さほどイデオロギー臭のある書きこみがないところを見ると、この青年はヒトラーの成功ぶりに心酔、共感していて、ナチズムの信奉者であるとは思えず、デール・カーネギーの本にもおなじように熱狂したかもしれないと思われるふしがあった。しかし、それはそうであるとしても、当時の日本の都会のどん底で、貧しくて大学にもいけず、ろくな会社にも就職できず、あてどない憎悪と絶望にまみれて日を送っている若者の心情はまざまざとそこに渦巻いていることが感じられ、古本をかいま見たのではないような胸苦しさにみたされて私は店をでた。もしたくさんのレポーターや史学者の書くとおりであるなら当時ドイツでヒトラーを支持した青年層はおびただしくこのような人びとだったのである。
昔、熱狂したり、衝撃をうけたり、頭があがらないほどの感動をあびせられたりした本を数年後、十数年後、数十年後に読みかしてみるのはいい鍛錬になる。たいていのそういう本は一変していて、なぜこれにあんなに感動したのか、なかにはまさぐりようもないと感ずるまでに変っているのもある。ただ読みすすむうちに当時の自身がありありとよみがえる懐しさがあり、それが擬態の情熱をにじませてくれるが、郷愁はやっぱり郷愁であって、発見ではないのである。ただ、書物ほど容易に、優しく、謙虚に、過去の自身を見せてくれ、辿[たど]りつかせてくれるものは他にあまりないから、こういう本はどんなことがあっても売り払うわけにはいかないのである。もしそういう本について新刊本とおなじように批評を書かねばならないとしたら心苦しいことであろう。現在その書物からうけるのは昔別れた恋人とたまたま出会って聞かされる回顧としての告白なのだから、それから批評文をぬきだすのはひどくむつかしいことになるし、なかなか楽ではない手つづきが工夫されねばなるまいから、ソッとしておくにこしたことはない。
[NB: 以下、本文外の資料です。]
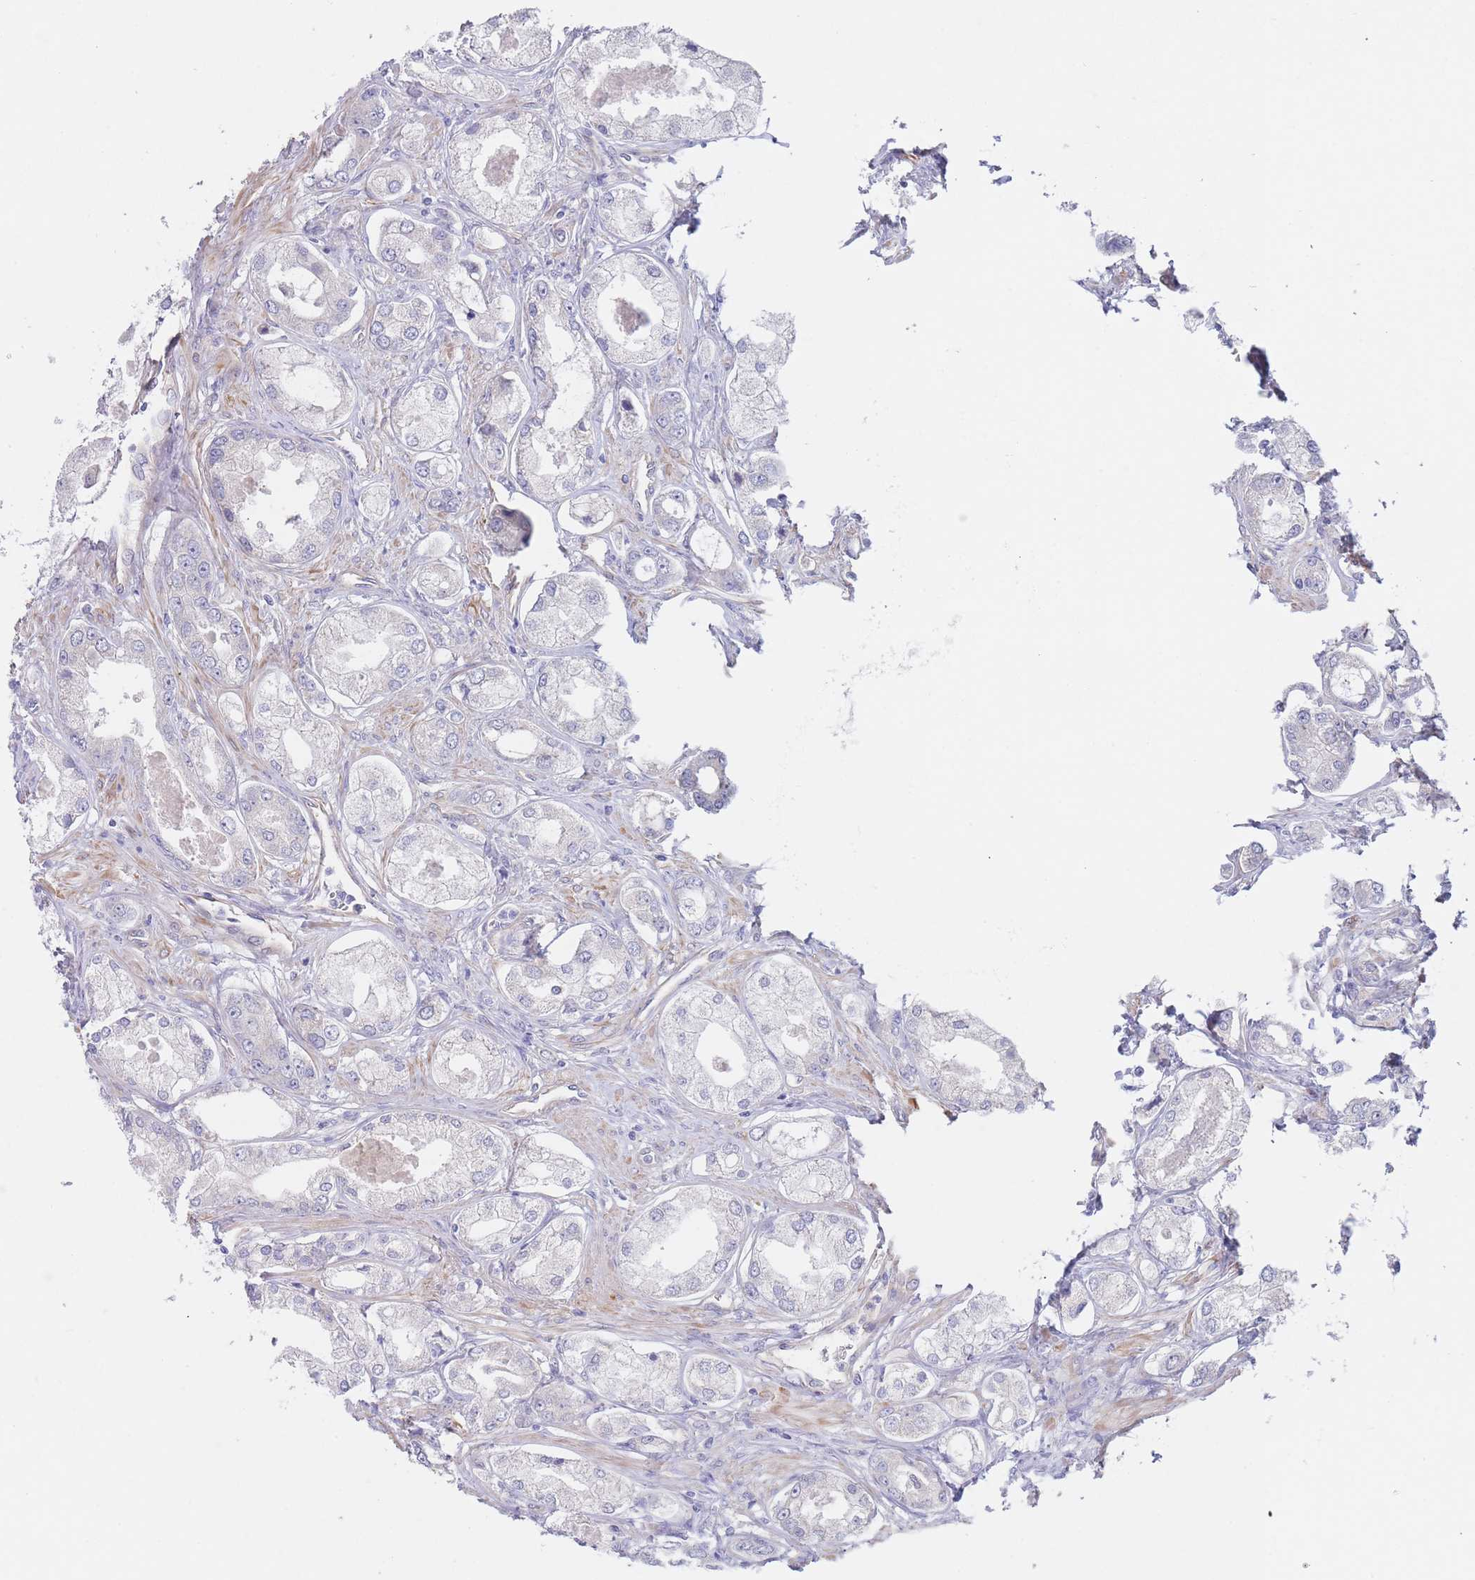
{"staining": {"intensity": "negative", "quantity": "none", "location": "none"}, "tissue": "prostate cancer", "cell_type": "Tumor cells", "image_type": "cancer", "snomed": [{"axis": "morphology", "description": "Adenocarcinoma, Low grade"}, {"axis": "topography", "description": "Prostate"}], "caption": "IHC photomicrograph of human prostate low-grade adenocarcinoma stained for a protein (brown), which shows no staining in tumor cells.", "gene": "ZNF281", "patient": {"sex": "male", "age": 68}}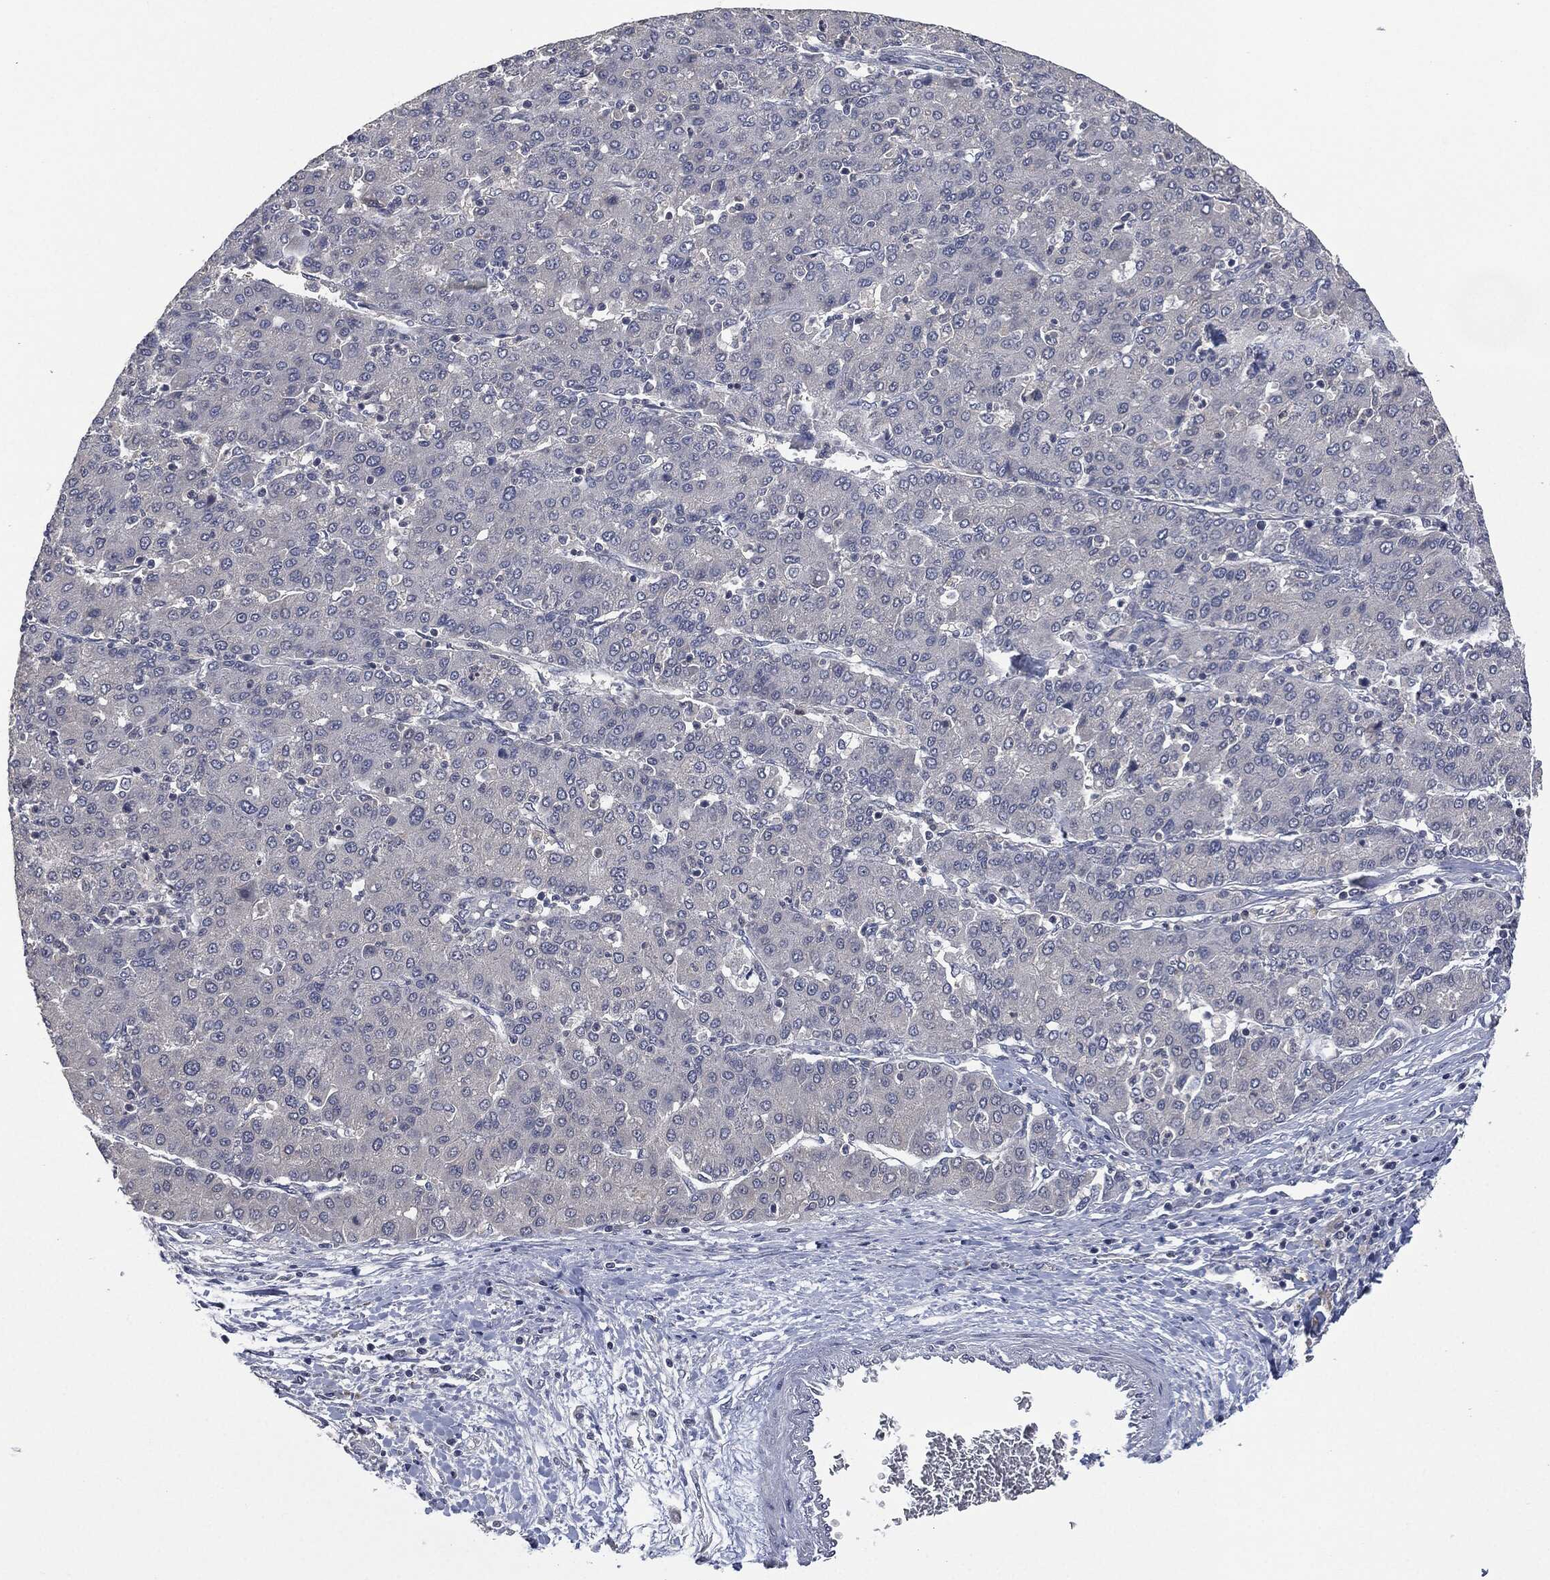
{"staining": {"intensity": "negative", "quantity": "none", "location": "none"}, "tissue": "liver cancer", "cell_type": "Tumor cells", "image_type": "cancer", "snomed": [{"axis": "morphology", "description": "Carcinoma, Hepatocellular, NOS"}, {"axis": "topography", "description": "Liver"}], "caption": "IHC of human liver cancer shows no staining in tumor cells. Nuclei are stained in blue.", "gene": "IL1RN", "patient": {"sex": "male", "age": 65}}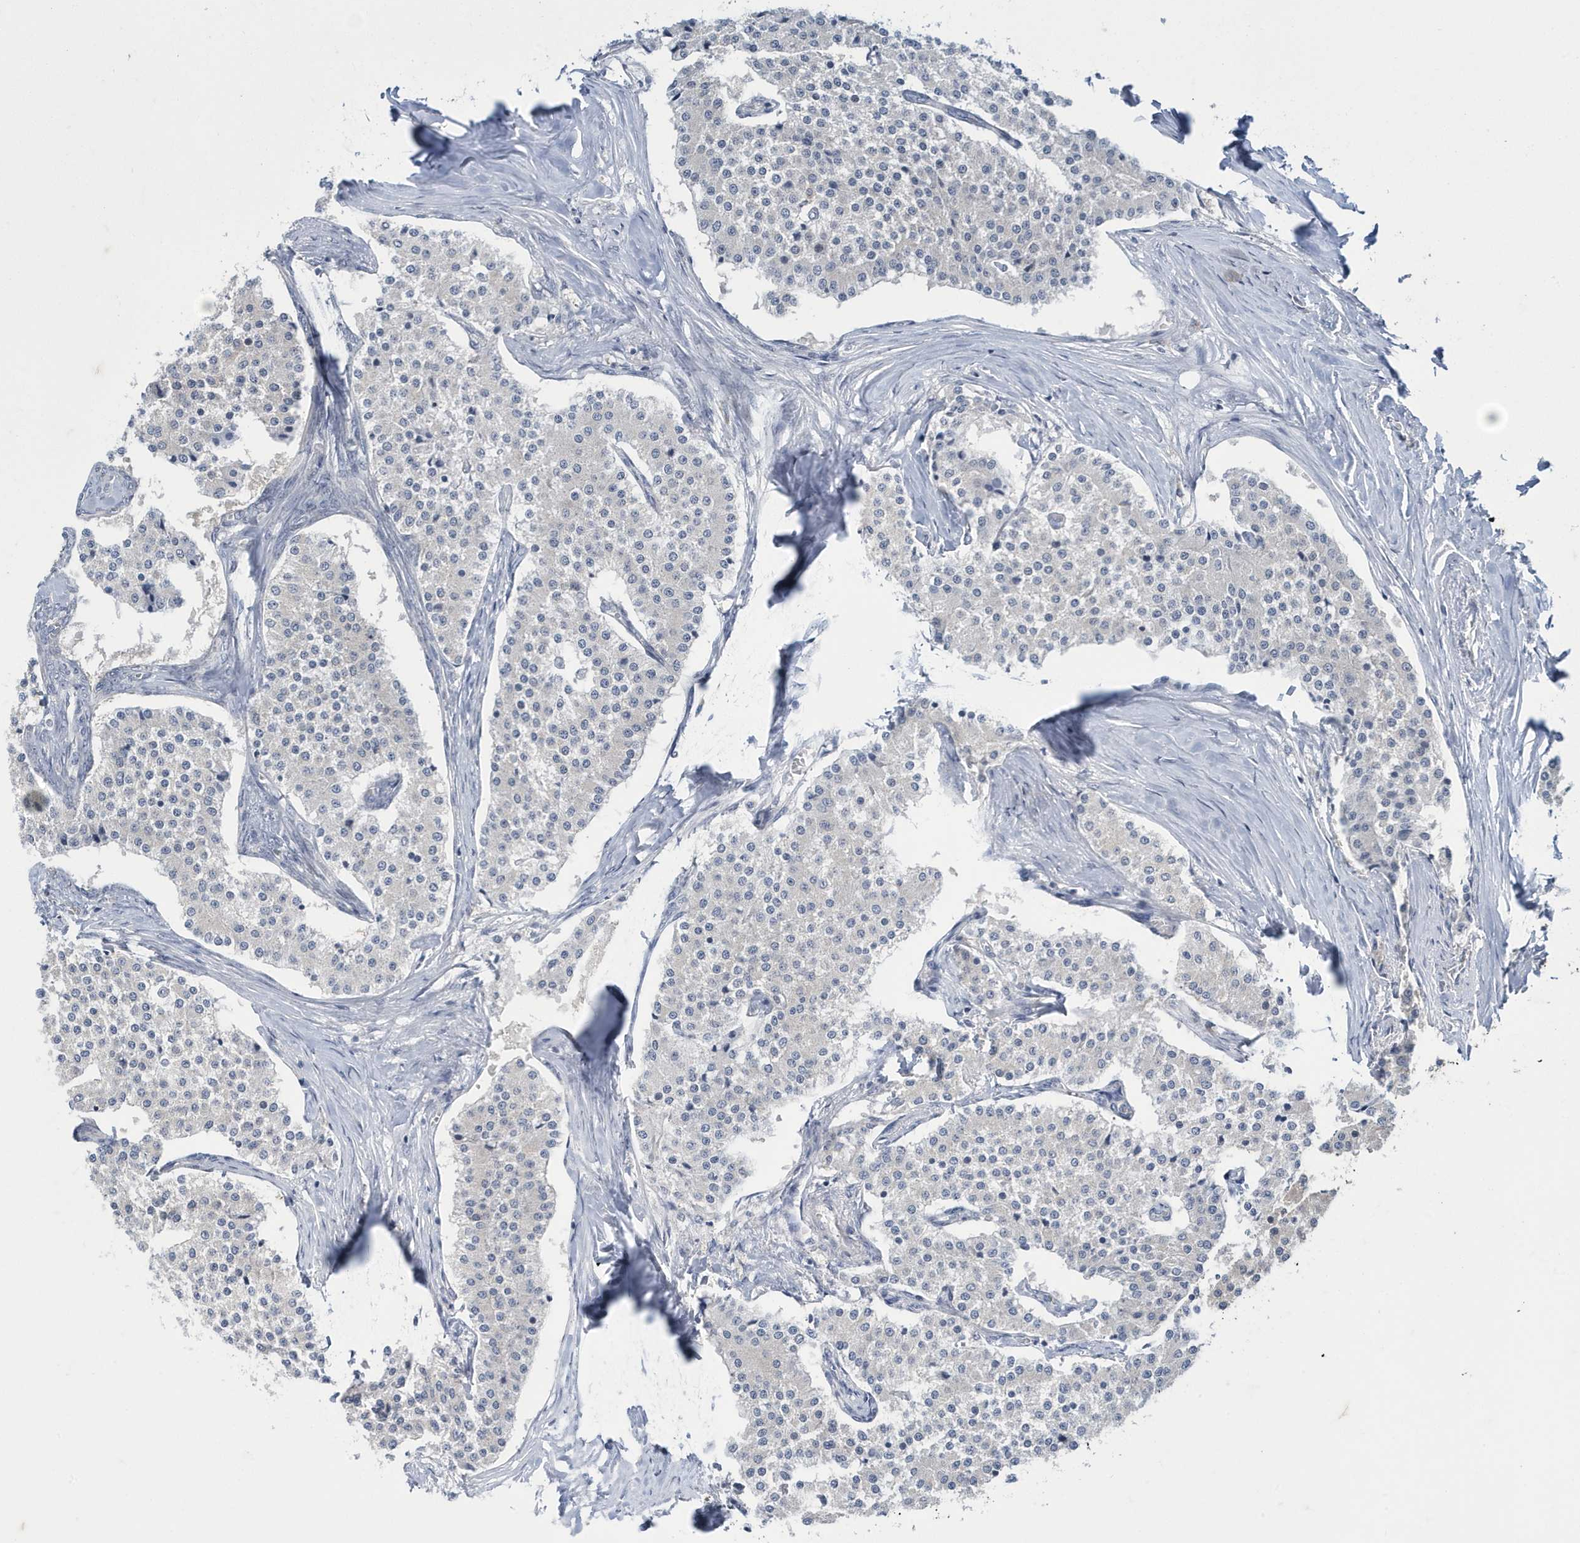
{"staining": {"intensity": "negative", "quantity": "none", "location": "none"}, "tissue": "carcinoid", "cell_type": "Tumor cells", "image_type": "cancer", "snomed": [{"axis": "morphology", "description": "Carcinoid, malignant, NOS"}, {"axis": "topography", "description": "Colon"}], "caption": "A micrograph of human carcinoid (malignant) is negative for staining in tumor cells.", "gene": "ZNF654", "patient": {"sex": "female", "age": 52}}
折紙つきの“名作”を読んでみて途中でほうりだしたことが何度あるかしれないという事実を思いあわせてみると、《桶はそれぞれの底でたつ》とか、《人めいめいに趣味がある》としかいいようがない。また、読んでいるうちはまぎれもなく“名作”とうめきたくなる感興に誘われるままだったのに読みおわってからふりかえってみると、たわいもない一言半句、それもテーマや物語の展開などと何の関係もない一言半句しかおぼえていないことに気がついて、茫然となることもある。
しかし、一言ものこらず、半句もないという本がどれだけおびただしいかを考えれば、それはやっぱりちょっとした作品だったのである。その一言半句のために数百頁、数十万語が費され、煮つめに煮つめたあげくのさいごのものがそれだったわけで、たとえそれがたわいもない一言半句だからといって捨てることはならないのである。それを捨てれば同時に数十万語も捨ててしまうことになるのだから、そこに気がつくと、たちすくんでしまうのである。それから、よく読後に重い感動がのこったと評されている“傑作”であるが、これは警戒したほうがいい。ほんとの傑作なら作品内部であらゆることが苦闘のうちに消化されていて読後には昇華しかのこされないはずで、しばしばそれは爽やかな風に頬を撫でられるゆうな《無》に似た歓びである。作品内部での不消化物が読後の感動ととりちがえられて論じられる例があまりに多すぎるので、そんなことも書きとめておきたくなる。